Evidentemente, não o faria se as coisas não estivessem acordadas.
Porém, diante da reação rápida e contundente da mídia, a sociedade indignou-se e alguns Governadores opuseram-se ao torneio.
Nem todos, porém, como é o caso de São Paulo, em que Agripino relembrou os tempos de ‘BolsoDória’.
Nas Federações e na CBF o apoio, quando não explícito, se deu em forma de silêncio.
A Presidente da Federação Paraibana, Michelle Ramalho, chegou a colocar, indevidamente, a Paraíba ‘à disposição da Copa América’, para se ver, minutos depois, desautorizada pelo Governador local.
Ao final do dia, a Casa Civil, atordoada com as ‘porradas’, jogou dúvida sobre a realização do torneio, dizendo que o óbvio acerto prévio do Governo com a cartolagem ainda estava em negociação.
O objetivo era ganhar tempo e abrir uma porta para possível recuo.
Resta saber se Bolsonaro aceitará engolir mais esse sapo e, principalmente, qual seria a reação da CONMEBOL ao se ver traída pelo semelhante.
Lamentável, até o momento, é a covardia dos clubes donos de estádio diante desse caos.
O Corinthians segue discursando ‘Democracia Corinthiana’ – como ocorrido em evento poucas horas após o anuncio da CONMEBOL, mas na prática, até o momento, não recusou-se a ceder o estádio de Itaquera.
Deveria, por coerência e civilidade, não apenas fazê-lo, mas, publicamente, expor com nitidez as razões de oposição ao torneio.

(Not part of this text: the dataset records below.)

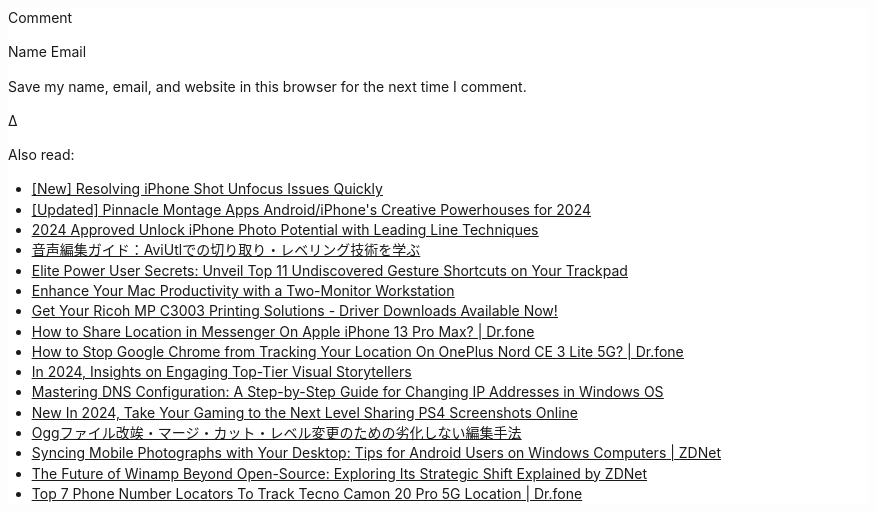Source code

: Comment

Name Email 

Save my name, email, and website in this browser for the next time I comment.

Δ

<ins class="adsbygoogle"
     style="display:block"
     data-ad-format="autorelaxed"
     data-ad-client="ca-pub-7571918770474297"
     data-ad-slot="1223367746"></ins>

<ins class="adsbygoogle"
     style="display:block"
     data-ad-client="ca-pub-7571918770474297"
     data-ad-slot="8358498916"
     data-ad-format="auto"
     data-full-width-responsive="true"></ins>

<span class="atpl-alsoreadstyle">Also read:</span>
<div><ul>
<li><a href="https://extra-approaches.techidaily.com/new-resolving-iphone-shot-unfocus-issues-quickly/"><u>[New] Resolving iPhone Shot Unfocus Issues Quickly</u></a></li>
<li><a href="https://article-posts.techidaily.com/updated-pinnacle-montage-apps-androidiphones-creative-powerhouses-for-2024/"><u>[Updated] Pinnacle Montage Apps Android/iPhone's Creative Powerhouses for 2024</u></a></li>
<li><a href="https://some-approaches.techidaily.com/2024-approved-unlock-iphone-photo-potential-with-leading-line-techniques/"><u>2024 Approved Unlock iPhone Photo Potential with Leading Line Techniques</u></a></li>
<li><a href="https://win-updates.techidaily.com/1726030172013-aviutl/"><u>音声編集ガイド：AviUtlでの切り取り・レベリング技術を学ぶ</u></a></li>
<li><a href="https://win-updates.techidaily.com/elite-power-user-secrets-unveil-top-11-undiscovered-gesture-shortcuts-on-your-trackpad/"><u>Elite Power User Secrets: Unveil Top 11 Undiscovered Gesture Shortcuts on Your Trackpad</u></a></li>
<li><a href="https://technical-tips.techidaily.com/enhance-your-mac-productivity-with-a-two-monitor-workstation/"><u>Enhance Your Mac Productivity with a Two-Monitor Workstation</u></a></li>
<li><a href="https://hardware-help.techidaily.com/get-your-ricoh-mp-c3003-printing-solutions-driver-downloads-available-now/"><u>Get Your Ricoh MP C3003 Printing Solutions - Driver Downloads Available Now!</u></a></li>
<li><a href="https://fake-location.techidaily.com/how-to-share-location-in-messenger-on-apple-iphone-13-pro-max-drfone-by-drfone-virtual-ios/"><u>How to Share Location in Messenger On Apple iPhone 13 Pro Max? | Dr.fone</u></a></li>
<li><a href="https://change-location.techidaily.com/how-to-stop-google-chrome-from-tracking-your-location-on-oneplus-nord-ce-3-lite-5g-drfone-by-drfone-virtual-android/"><u>How to Stop Google Chrome from Tracking Your Location On OnePlus Nord CE 3 Lite 5G? | Dr.fone</u></a></li>
<li><a href="https://fox-blue.techidaily.com/in-2024-insights-on-engaging-top-tier-visual-storytellers/"><u>In 2024, Insights on Engaging Top-Tier Visual Storytellers</u></a></li>
<li><a href="https://win-updates.techidaily.com/mastering-dns-configuration-a-step-by-step-guide-for-changing-ip-addresses-in-windows-os/"><u>Mastering DNS Configuration: A Step-by-Step Guide for Changing IP Addresses in Windows OS</u></a></li>
<li><a href="https://video-creation-software.techidaily.com/new-in-2024-take-your-gaming-to-the-next-level-sharing-ps4-screenshots-online/"><u>New In 2024, Take Your Gaming to the Next Level Sharing PS4 Screenshots Online</u></a></li>
<li><a href="https://win-updates.techidaily.com/1726029980771-ogg/"><u>Oggファイル改竢・マージ・カット・レベル変更のための劣化しない編集手法</u></a></li>
<li><a href="https://win-updates.techidaily.com/syncing-mobile-photographs-with-your-desktop-tips-for-android-users-on-windows-computers-zdnet/"><u>Syncing Mobile Photographs with Your Desktop: Tips for Android Users on Windows Computers | ZDNet</u></a></li>
<li><a href="https://win-updates.techidaily.com/the-future-of-winamp-beyond-open-source-exploring-its-strategic-shift-explained-by-zdnet/"><u>The Future of Winamp Beyond Open-Source: Exploring Its Strategic Shift Explained by ZDNet</u></a></li>
<li><a href="https://android-location-track.techidaily.com/top-7-phone-number-locators-to-track-tecno-camon-20-pro-5g-location-drfone-by-drfone-virtual-android/"><u>Top 7 Phone Number Locators To Track Tecno Camon 20 Pro 5G Location | Dr.fone</u></a></li>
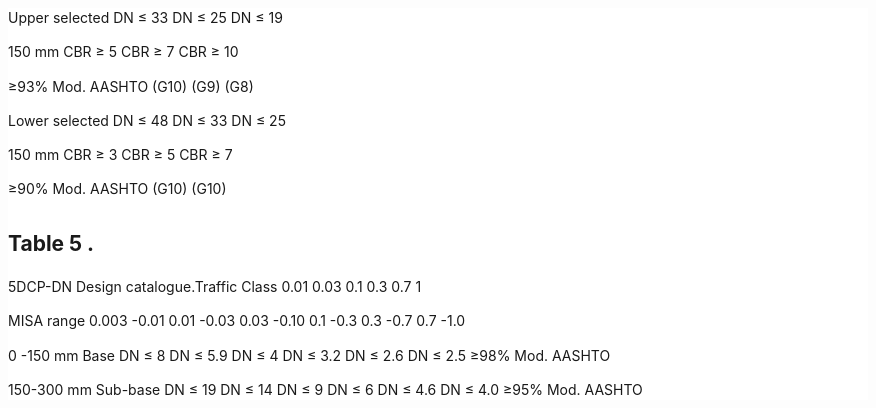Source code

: Upper selected 
DN ≤ 33 
DN ≤ 25 
DN ≤ 19 

150 mm 
CBR ≥ 5 
CBR ≥ 7 
CBR ≥ 10 

≥93% Mod. AASHTO 
(G10) 
(G9) 
(G8) 

Lower selected 
DN ≤ 48 
DN ≤ 33 
DN ≤ 25 

150 mm 
CBR ≥ 3 
CBR ≥ 5 
CBR ≥ 7 

≥90% Mod. AASHTO 
(G10) 
(G10) 


## Table 5 .
5DCP-DN Design catalogue.Traffic Class 
0.01 
0.03 
0.1 
0.3 
0.7 
1 

MISA range 
0.003 -0.01 0.01 -0.03 0.03 -0.10 0.1 -0.3 0.3 -0.7 0.7 -1.0 

0 -150 mm Base 
DN ≤ 8 
DN ≤ 5.9 
DN ≤ 4 
DN ≤ 3.2 DN ≤ 2.6 DN ≤ 2.5 
≥98% Mod. AASHTO 

150-300 mm Sub-base 
DN ≤ 19 
DN ≤ 14 
DN ≤ 9 
DN ≤ 6 DN ≤ 4.6 DN ≤ 4.0 
≥95% Mod. AASHTO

Uma negativa alvinegra seria capaz de gerar efeito dominó de coragem nas demais agremiações.
Mas como contrariar Andres Sanches, o dono de todos, que, nas eleições passadas, apesar de Deputado Federal pelo PT, cedeu o próprio escritório parlamentar para campanha contra Fernando Haddad e mandou seu mais leal companheiro, André Negão – então chefe de Gabinete do parlamentar, publicar vídeo em apoio explícito a Jair Bolsonaro?
Vale lembrar que o atual presidente do Corinthians é fruto político dessa gente.
Do Palmeiras, gerido por um subserviente de Madame Crefisa, apoiadores explícitos do Genocida, pouco se espera, assim como do São Paulo, que tem entre seus conselheiros o presidente da Casa Bandida.
No Rio, Flamengo e Fluminense dificilmente terão coragem de peitar o Planalto, até porque quem, efetivamente, paga as contas do Maracanã é o rubronegro, comandado por cartola adepto de hábitos aprovados por Eike Batista e Jair Bolsonaro.
Inter e Grêmio, para citar os mais relevantes, também permanecem calados.
A conivência da cartolagem, que antes era ‘apenas’ com os descalabros do futebol mundial, fruto da ganância política ou do desejo incontrolável pelo vil metal, ampliou-se para o descaso com a vida humana.